Quand elle eut terminé, Darya ouvrit ses contacts et passa un appel sur haut-parleur.
Un homme répondit.
« Allô ? »
C’était son frère, Andrey.
« Salut, Andrey. Tu peux parler ? »
« Bien sûr. Qu’est-ce qui se passe ? »
Matvey la fixait.
Enfin, Darya leva les yeux et le regarda droit dans les yeux.
Il n’y avait plus de colère dans son regard.
Plus de douleur.
Rien.
« Oui, il s’est passé quelque chose », répondit-elle calmement.
« J’ai besoin de ton aide. »
Andrey devint inquiet.
« De quoi as-tu besoin ? »
Darya ne quitta pas Matvey des yeux.
« Il y a un gros déchet qui doit être sorti de mon appartement. »
Elle fit une pause.
« Oui.
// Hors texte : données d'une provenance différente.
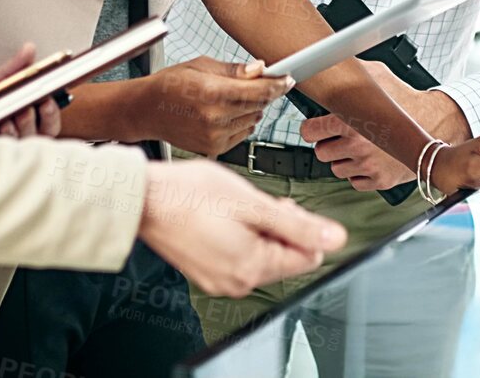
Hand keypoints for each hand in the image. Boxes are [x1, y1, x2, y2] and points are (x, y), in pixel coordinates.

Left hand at [0, 43, 61, 138]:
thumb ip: (12, 70)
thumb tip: (30, 50)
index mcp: (16, 116)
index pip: (47, 122)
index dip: (51, 114)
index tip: (47, 100)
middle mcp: (8, 133)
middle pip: (39, 136)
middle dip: (36, 121)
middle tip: (27, 107)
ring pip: (21, 145)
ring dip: (18, 130)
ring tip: (9, 116)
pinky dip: (0, 139)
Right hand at [138, 160, 346, 296]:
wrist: (143, 199)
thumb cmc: (191, 195)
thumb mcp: (253, 203)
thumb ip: (298, 225)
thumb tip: (336, 238)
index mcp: (253, 268)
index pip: (307, 258)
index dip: (302, 227)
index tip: (280, 207)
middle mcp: (237, 282)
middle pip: (283, 258)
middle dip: (279, 229)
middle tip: (256, 204)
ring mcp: (218, 280)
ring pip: (260, 256)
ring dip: (258, 231)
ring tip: (234, 208)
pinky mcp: (205, 272)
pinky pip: (237, 257)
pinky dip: (238, 237)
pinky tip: (221, 218)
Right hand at [140, 57, 292, 154]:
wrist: (145, 111)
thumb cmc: (168, 85)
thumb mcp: (201, 65)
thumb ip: (234, 70)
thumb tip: (260, 68)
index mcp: (212, 93)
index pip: (259, 91)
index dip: (277, 84)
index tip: (287, 79)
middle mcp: (215, 118)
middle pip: (259, 106)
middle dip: (263, 93)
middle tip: (255, 83)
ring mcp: (214, 137)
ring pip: (253, 120)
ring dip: (251, 108)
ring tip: (229, 98)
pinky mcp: (213, 148)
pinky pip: (242, 134)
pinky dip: (241, 122)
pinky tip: (225, 113)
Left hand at [299, 76, 470, 192]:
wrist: (434, 123)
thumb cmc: (406, 101)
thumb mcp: (377, 77)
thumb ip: (351, 75)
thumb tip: (328, 63)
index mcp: (351, 121)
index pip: (310, 132)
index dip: (311, 128)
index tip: (314, 127)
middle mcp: (358, 146)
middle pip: (321, 152)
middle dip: (328, 143)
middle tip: (339, 135)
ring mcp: (369, 166)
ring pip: (336, 169)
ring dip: (342, 159)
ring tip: (357, 145)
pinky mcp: (380, 181)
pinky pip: (354, 182)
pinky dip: (358, 172)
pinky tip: (368, 158)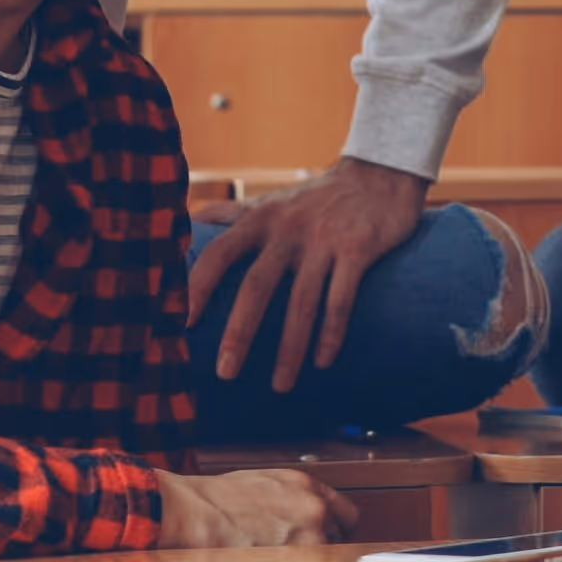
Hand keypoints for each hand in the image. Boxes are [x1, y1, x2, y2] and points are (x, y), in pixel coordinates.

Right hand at [151, 465, 351, 548]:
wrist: (194, 513)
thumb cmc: (217, 499)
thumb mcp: (266, 483)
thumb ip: (296, 498)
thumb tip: (305, 515)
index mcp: (308, 488)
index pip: (348, 515)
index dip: (337, 529)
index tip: (328, 537)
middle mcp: (315, 511)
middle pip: (339, 541)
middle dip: (322, 548)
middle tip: (297, 554)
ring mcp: (306, 540)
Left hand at [189, 158, 428, 391]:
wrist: (380, 174)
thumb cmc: (317, 196)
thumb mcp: (271, 200)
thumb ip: (231, 212)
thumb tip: (189, 216)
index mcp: (261, 219)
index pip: (220, 253)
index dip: (197, 287)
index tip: (181, 324)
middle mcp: (288, 230)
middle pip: (257, 285)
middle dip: (240, 332)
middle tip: (226, 372)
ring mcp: (324, 240)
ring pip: (303, 301)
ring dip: (290, 348)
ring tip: (281, 386)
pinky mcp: (359, 249)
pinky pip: (342, 299)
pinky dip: (332, 333)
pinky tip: (323, 362)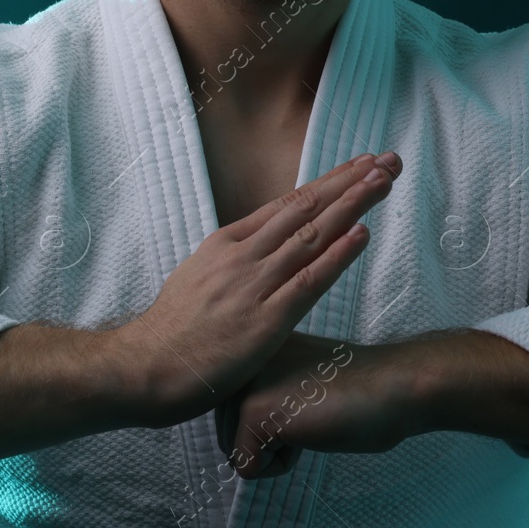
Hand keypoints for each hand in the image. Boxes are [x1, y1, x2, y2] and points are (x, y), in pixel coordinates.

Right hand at [110, 151, 400, 428]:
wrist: (141, 368)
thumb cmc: (170, 331)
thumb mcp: (198, 277)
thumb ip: (231, 262)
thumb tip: (257, 250)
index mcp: (227, 243)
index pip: (288, 204)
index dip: (329, 183)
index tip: (359, 165)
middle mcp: (243, 255)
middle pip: (306, 209)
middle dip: (350, 182)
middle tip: (387, 159)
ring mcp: (253, 286)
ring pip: (312, 235)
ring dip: (352, 205)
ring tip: (384, 180)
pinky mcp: (264, 322)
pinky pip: (307, 282)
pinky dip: (337, 255)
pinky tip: (362, 234)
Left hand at [215, 332, 420, 479]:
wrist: (392, 386)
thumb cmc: (355, 390)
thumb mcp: (293, 377)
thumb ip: (261, 386)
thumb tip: (233, 428)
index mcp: (248, 348)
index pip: (228, 412)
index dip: (270, 423)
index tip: (306, 399)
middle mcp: (238, 360)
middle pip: (227, 434)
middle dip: (269, 440)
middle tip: (311, 409)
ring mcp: (243, 383)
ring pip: (234, 452)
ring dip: (275, 451)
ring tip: (311, 416)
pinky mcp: (252, 412)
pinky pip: (248, 468)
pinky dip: (281, 465)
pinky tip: (311, 431)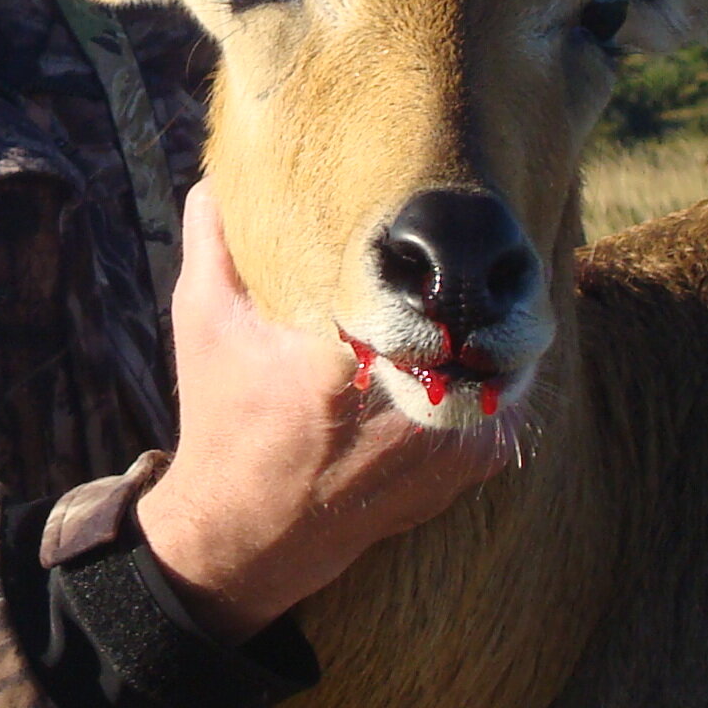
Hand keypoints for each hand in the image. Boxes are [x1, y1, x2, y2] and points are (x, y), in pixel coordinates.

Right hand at [135, 182, 508, 642]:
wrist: (249, 535)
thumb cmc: (223, 420)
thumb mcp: (203, 324)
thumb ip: (212, 241)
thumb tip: (221, 172)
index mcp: (345, 361)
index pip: (422, 275)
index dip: (441, 241)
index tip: (447, 206)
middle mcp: (410, 404)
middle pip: (476, 306)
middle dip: (481, 274)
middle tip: (484, 233)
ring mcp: (449, 439)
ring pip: (503, 349)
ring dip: (497, 320)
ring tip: (494, 279)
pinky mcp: (471, 465)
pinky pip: (504, 396)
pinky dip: (495, 370)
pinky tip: (477, 343)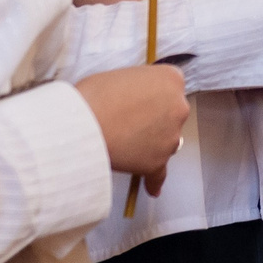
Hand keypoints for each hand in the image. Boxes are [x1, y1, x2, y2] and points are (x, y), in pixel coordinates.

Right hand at [75, 63, 190, 192]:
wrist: (85, 123)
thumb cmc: (95, 95)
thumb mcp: (121, 75)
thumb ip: (137, 86)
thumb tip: (132, 98)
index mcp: (170, 79)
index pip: (170, 85)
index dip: (152, 94)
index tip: (140, 100)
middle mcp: (178, 107)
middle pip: (171, 114)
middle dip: (154, 118)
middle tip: (129, 121)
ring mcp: (171, 137)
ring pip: (165, 142)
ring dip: (150, 144)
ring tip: (124, 145)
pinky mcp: (157, 162)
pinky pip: (159, 173)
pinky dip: (153, 180)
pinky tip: (151, 187)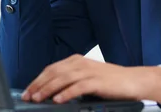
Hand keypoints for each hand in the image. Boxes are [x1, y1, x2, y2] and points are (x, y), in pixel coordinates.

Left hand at [21, 55, 160, 104]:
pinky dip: (66, 93)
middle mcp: (80, 63)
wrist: (133, 80)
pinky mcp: (97, 81)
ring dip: (48, 89)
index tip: (27, 90)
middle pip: (54, 72)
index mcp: (76, 60)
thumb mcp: (87, 77)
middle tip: (27, 96)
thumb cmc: (110, 81)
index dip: (37, 79)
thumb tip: (51, 91)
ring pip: (62, 79)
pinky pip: (78, 87)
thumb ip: (71, 81)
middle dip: (38, 85)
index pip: (51, 68)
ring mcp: (89, 71)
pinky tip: (57, 100)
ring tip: (38, 98)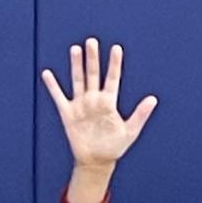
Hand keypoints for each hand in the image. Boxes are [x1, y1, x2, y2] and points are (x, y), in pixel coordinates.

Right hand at [41, 38, 156, 170]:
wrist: (97, 162)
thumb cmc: (114, 147)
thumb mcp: (130, 131)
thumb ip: (140, 114)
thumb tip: (153, 99)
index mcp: (109, 102)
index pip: (112, 78)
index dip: (115, 64)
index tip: (116, 48)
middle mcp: (94, 100)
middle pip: (93, 74)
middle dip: (93, 58)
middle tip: (92, 41)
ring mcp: (81, 105)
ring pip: (78, 80)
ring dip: (76, 65)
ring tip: (75, 49)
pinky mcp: (68, 114)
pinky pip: (59, 97)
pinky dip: (53, 86)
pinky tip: (47, 73)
Tout de suite. »
« Il m’empêche de respirer. »
Elle mit fin à l’appel.
Puis elle se leva, alla dans le couloir et revint avec un grand sac de voyage.
Matvey s’attendait à ce qu’elle y mette ses affaires.
Au lieu de cela, elle commença à faire ses affaires.
Ses livres.

 

Ses cosmétiques.
Quelques photos d’elle et de ses parents.
Uniquement ses affaires.
Matvey restait immobile dans la cuisine.
La pièce sentait encore la viande rôtie.
Son dîner était devenu froid.
Les relevés bancaires restaient éparpillés sur la table.
Et pour la première fois, il comprit exactement ce qui s’était passé.
Il avait cru que la dispute portait sur l’argent.
Ce n’était pas ça.
Il s’agissait de confiance.
Et il l’avait complètement détruite.
Il n’y aurait pas de réconciliation dramatique.
Aucune excuse ne pouvait tout réparer.
Pas de cris, pas de vaisselle cassée ou de portes claquées.
La fin était bien plus froide que cela.
Darya avait déjà cessé de le voir comme son mari.
Pour elle, il était devenu quelque chose d’indésirable.
Quelque chose qui devait être enlevé.
Matvey se tenait toujours dans l’appartement.
Mais dans sa vie, il était déjà parti.